South Africa's Nazareth Baptist Church is threatening legal action over the vuvuzela - the noisy plastic trumpet used by South African football fans that has caused controversy ahead of this year's FIFA World Cup in South Africa.
The church on Tuesday claimed it was the inventor of the vuvuzela and it will take legal action against companies claiming to have trademark rights to the instrument.
According to the Nazareth Baptist church, also known as the Shembe church, they have been using the vuvuzela since the church was founded by Prophet Isaiah Shembe in 1910. The instrument was used for praise and worship.
The Cape Time newspaper in South Africa on Tuesday reported church spokesman Edward Ximba as saying the church's legal team had been instructed to look at the origins of the vuvuzela and advise them on their rights.
"The Shembe church has been exploited for years by people who think they know better. This is particularly because they think we are uneducated."
Ximba said the church wanted compensation from the company claiming rights to the vuvuzela.

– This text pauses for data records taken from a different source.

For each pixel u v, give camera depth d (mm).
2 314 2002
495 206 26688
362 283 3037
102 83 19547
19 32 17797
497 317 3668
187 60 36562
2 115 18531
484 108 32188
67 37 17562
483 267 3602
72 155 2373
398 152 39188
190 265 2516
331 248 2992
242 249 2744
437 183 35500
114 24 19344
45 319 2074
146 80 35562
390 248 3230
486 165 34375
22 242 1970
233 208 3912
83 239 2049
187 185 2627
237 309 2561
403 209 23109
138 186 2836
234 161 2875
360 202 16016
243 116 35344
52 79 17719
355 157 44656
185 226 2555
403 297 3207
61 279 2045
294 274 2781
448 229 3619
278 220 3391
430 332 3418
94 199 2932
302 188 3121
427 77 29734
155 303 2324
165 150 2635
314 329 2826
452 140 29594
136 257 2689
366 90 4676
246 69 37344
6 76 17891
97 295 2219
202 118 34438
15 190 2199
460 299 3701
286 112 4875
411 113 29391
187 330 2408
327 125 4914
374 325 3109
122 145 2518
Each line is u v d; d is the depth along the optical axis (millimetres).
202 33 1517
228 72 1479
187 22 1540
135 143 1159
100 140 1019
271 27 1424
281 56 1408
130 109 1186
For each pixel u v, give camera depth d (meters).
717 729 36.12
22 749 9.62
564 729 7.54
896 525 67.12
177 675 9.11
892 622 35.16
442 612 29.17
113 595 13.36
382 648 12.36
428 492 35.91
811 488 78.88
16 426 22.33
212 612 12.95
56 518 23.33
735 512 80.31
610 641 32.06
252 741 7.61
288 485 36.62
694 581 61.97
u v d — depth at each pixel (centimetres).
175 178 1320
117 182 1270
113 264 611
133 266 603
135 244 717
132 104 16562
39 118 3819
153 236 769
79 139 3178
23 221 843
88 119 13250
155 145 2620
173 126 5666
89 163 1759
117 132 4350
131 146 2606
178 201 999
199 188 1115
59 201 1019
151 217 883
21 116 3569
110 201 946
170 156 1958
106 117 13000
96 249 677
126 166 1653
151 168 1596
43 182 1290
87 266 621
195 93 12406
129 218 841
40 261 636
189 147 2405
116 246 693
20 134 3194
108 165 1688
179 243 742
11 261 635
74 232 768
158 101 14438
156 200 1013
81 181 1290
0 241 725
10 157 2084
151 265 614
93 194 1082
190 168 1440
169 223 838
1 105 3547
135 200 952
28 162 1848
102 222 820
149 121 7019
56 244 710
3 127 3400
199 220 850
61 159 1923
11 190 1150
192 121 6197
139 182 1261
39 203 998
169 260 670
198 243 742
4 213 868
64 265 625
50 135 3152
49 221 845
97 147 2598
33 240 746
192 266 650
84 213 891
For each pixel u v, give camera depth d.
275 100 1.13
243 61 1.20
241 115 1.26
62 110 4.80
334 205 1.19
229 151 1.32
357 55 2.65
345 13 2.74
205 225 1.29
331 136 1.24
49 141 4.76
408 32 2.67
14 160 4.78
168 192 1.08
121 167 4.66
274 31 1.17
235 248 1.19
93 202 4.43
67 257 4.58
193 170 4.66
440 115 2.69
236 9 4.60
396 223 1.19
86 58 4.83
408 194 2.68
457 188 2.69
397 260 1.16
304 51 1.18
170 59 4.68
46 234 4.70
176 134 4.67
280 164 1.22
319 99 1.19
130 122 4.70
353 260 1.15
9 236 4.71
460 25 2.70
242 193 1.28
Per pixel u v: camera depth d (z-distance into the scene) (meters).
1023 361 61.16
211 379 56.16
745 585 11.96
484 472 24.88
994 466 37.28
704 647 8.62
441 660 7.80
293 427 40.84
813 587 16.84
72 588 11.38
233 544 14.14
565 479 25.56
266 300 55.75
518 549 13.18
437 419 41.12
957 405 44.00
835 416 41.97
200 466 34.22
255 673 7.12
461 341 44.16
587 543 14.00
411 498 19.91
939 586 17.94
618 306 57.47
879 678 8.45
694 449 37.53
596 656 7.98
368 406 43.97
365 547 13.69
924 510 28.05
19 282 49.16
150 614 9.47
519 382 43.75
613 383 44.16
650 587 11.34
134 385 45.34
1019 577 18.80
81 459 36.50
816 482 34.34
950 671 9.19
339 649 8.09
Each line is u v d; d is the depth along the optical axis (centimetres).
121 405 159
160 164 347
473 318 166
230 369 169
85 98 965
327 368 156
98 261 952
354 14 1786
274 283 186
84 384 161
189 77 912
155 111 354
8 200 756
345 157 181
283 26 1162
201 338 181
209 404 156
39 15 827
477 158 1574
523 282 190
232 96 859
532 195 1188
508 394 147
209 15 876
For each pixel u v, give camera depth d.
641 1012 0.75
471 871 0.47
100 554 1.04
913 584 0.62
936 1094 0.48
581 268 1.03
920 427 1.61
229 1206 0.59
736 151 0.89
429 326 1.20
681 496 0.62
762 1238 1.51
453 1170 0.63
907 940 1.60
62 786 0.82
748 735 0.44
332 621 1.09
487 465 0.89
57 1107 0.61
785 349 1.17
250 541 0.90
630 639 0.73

Neil van Schalkwyk, spokesman for Masincedane Sports, holders of the trademark for the vuvuzela, said the Shembe church had approached the company six years ago about who had come up with the concept for the instrument.
"We started manufacturing vuvuzelas in 2001, and at that time we were not even aware of the Shembe church," he said.
The company had been contacted by the Shembe church in 2004, the year the company applied for a trademark for the vuvuzela.
"We met with the Shembe representatives in 2004, who said they wanted compensation, and forwarded them a proposal that we would sell the vuvuzelas to them at wholesale price. They could then sell them to their members and make a good profit, as they claimed to have about four million members."
Another company manufacturing vuvuzelas, whose representative asked not to be named, said the instrument belonged to soccer supporters and no one could claim rights to it, including the Shembe church.
Rich Mkhondo, spokesman for South Africa's 2010 FIFA local organizing committee, said the committee had not made or distributed vuvuzelas.
"We also have no control or influence over what spectators can bring to the soccer venues or what they can use as a celebratory instrument," he said.
"The church must consult the suppliers of vuvuzelas, not us."
During the FIFA Confedratisn Cup in South Africa last year there were man objections from players and spectators about the noise made by vuvuzelas.